Rajaratnam is charged with 14 counts of conspiracy and securities fraud. The government claims he made $63.8 million illicitly between 2003 and March 2009. He was arrested at his Manhattan apartment and charged in October 2009. He maintains he did nothing wrong.
If the Sri Lankan-born billionaire is found guilty he faces up to 25 years in prison and becomes the poster boy in the government’s promise to crack down on Wall Street greed. It is unclear whether a plea bargain – which might have shaved off some prison time - was ever discussed. Typically people convicted of insider trading serve lighter sentences than those recommended by federal sentencing guidelines. However, most of those defendants plead guilty.
To win a conviction, the prosecution must convince the 12-member jury that Rajaratnam received company secrets from someone who had a fiduciary duty not to disclose them and that he knew it was wrong.
Prosecutors spent five weeks on their case. They inundated the jury with piles of evidence against Rajaratnam. They called18 witnesses and introduced more than 700 exhibits including 45 taped phone conversations.
But some legal experts say saturating jurors with complex facts, figures and charts is overkill and could potentially backfire.
The jury’s patience with the nearly two-month trial has shown some signs of fatigue. On Thursday, two jurors groaned when the prosecution continued its rebuttal past 5 p.m. Another rolled her eyes and put on her coat.
The trial’s first real snooze moment came midday March 16, when Juror No. 18, an alternate, fell asleep. The 35-year-old unemployed Manhattan resident woke up after reporters near him started laughing.
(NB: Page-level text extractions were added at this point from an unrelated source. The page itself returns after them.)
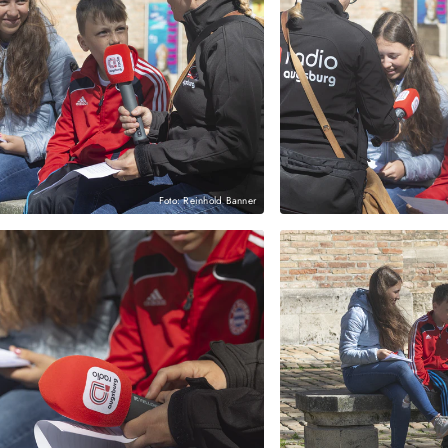
Foto: Reinhold Banner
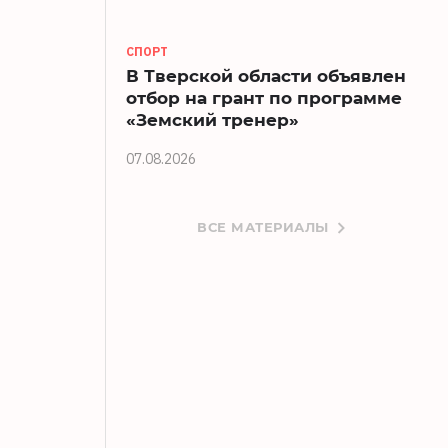
СПОРТ
В Тверской области объявлен
отбор на грант по программе
«Земский тренер»
07.08.2026
ВСЕ МАТЕРИАЛЫ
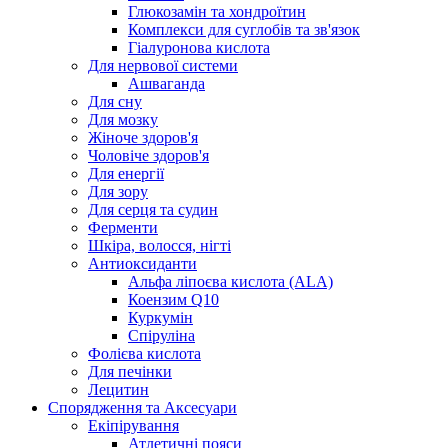
Глюкозамін та хондроїтин
Комплекси для суглобів та зв'язок
Гіалуронова кислота
Для нервової системи
Ашваганда
Для сну
Для мозку
Жіноче здоров'я
Чоловіче здоров'я
Для енергії
Для зору
Для серця та судин
Ферменти
Шкіра, волосся, нігті
Антиоксиданти
Альфа ліпоєва кислота (ALA)
Коензим Q10
Куркумін
Спіруліна
Фолієва кислота
Для печінки
Лецитин
Спорядження та Аксесуари
Екіпірування
Атлетичні пояси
The defense isn’t doing much better at keeping the jury’s attention. During closing arguments, Rajaratnam’s chief lawyer John Dowd awkwardly told the group, “If it’s public, you must acquit,” – a throwback to defense lawyer Johnnie Cochran’s famous line during his closing argument in the O.J. Simpson trial.
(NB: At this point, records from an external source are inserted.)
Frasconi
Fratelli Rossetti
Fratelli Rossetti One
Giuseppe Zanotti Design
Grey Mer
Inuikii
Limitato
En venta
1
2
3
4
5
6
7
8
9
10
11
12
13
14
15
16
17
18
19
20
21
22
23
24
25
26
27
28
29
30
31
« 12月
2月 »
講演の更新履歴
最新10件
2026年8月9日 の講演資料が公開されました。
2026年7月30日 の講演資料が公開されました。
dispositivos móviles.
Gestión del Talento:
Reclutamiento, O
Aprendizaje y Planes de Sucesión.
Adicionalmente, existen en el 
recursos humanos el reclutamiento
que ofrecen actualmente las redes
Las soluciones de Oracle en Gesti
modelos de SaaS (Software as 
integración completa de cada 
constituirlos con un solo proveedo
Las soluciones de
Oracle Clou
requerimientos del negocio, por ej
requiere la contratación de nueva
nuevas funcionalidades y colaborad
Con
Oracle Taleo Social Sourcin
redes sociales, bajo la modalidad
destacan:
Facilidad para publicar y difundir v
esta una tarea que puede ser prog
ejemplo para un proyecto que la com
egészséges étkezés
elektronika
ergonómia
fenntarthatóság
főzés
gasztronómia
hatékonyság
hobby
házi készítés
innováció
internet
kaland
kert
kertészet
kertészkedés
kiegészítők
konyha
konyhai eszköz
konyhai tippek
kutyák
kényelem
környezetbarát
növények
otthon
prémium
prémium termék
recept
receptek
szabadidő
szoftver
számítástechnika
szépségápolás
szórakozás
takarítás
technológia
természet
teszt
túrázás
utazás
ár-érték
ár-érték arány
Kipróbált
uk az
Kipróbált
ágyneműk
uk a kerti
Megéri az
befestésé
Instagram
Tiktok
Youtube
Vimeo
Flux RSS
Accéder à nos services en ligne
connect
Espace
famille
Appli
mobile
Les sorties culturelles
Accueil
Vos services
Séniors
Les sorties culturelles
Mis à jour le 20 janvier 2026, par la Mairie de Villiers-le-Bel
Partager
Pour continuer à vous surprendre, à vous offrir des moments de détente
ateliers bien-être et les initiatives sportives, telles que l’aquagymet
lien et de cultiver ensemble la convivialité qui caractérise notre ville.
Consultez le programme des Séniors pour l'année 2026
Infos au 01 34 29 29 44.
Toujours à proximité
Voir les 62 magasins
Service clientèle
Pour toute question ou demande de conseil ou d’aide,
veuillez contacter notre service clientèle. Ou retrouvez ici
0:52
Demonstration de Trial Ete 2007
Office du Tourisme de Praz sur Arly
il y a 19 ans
Unlike prosecutor Reed Brodsky, who shouted, gestured and paced during his summation, Dowd mostly stood behind the lectern and read notes from a binder.
In a series of calculated risks, Dowd hinted at putting his client on the stand but never did. Instead, his strategy during closing arguments was to strip the credibility of prosecution witnesses. He repeatedly call tipsters who testified against Rajaratnam liars who got a “free ride” from the government for their testimony.
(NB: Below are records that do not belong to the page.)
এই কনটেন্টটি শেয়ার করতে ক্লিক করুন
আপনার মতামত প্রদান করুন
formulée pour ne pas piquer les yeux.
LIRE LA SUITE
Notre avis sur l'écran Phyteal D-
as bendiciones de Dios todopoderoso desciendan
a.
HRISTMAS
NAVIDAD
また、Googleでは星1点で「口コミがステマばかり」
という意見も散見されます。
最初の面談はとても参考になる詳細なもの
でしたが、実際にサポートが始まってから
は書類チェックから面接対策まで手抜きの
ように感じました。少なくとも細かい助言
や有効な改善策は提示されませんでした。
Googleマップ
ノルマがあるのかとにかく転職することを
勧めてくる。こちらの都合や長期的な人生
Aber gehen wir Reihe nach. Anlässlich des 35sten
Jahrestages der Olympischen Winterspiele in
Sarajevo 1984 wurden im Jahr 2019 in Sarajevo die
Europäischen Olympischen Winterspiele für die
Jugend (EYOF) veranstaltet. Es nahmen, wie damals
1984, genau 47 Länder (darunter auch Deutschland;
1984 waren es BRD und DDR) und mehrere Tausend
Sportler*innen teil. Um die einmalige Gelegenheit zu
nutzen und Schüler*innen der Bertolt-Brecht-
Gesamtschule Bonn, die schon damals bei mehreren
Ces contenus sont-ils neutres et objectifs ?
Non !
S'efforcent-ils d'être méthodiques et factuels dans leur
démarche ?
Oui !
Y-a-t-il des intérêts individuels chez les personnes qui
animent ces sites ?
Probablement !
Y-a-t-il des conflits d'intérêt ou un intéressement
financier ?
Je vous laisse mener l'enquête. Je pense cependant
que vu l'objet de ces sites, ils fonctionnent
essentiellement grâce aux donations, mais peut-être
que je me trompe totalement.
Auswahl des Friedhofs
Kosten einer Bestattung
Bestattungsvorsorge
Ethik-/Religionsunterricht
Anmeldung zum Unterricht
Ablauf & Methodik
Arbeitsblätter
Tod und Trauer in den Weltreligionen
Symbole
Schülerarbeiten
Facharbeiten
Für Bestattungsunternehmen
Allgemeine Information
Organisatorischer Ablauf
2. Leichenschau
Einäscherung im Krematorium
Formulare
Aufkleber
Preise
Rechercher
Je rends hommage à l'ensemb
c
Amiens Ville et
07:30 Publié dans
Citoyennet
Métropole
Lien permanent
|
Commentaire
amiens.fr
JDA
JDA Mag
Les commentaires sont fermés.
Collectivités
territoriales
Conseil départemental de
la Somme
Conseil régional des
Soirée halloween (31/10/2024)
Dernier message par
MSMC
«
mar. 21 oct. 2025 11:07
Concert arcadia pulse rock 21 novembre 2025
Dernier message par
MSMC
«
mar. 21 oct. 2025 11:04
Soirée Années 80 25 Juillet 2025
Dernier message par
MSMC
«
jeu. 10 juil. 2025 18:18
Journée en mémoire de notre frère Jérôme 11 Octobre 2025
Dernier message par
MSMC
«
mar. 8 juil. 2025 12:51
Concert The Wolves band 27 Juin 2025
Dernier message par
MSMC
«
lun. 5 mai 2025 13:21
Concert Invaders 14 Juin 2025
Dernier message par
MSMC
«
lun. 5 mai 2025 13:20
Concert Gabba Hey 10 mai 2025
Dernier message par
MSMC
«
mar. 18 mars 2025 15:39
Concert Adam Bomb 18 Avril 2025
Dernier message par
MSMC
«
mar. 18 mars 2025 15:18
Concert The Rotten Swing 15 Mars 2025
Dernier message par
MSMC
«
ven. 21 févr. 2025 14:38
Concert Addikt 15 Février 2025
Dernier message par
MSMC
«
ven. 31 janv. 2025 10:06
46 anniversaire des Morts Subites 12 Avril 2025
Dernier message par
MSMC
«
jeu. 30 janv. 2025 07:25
He saved his harshest words for former McKinsey & Co. consultant Anil Kumar and former Galleon Group portfolio manager Adam Smith.
“You know you can’t trust Anil Kumar,” Dowd told the jury. He went on to call Kumar a “tax cheat,” referring to the fact that he didn’t pay taxes on $2 million that prosecution said was paid to him by Rajaratnam for tips. Kumar, who has been cooperating with prosecutors, has pleaded guilty to conspiracy and securities-fraud charges.
Of the 26 people charged in the Galleon investigation, 20 have pleaded guilty.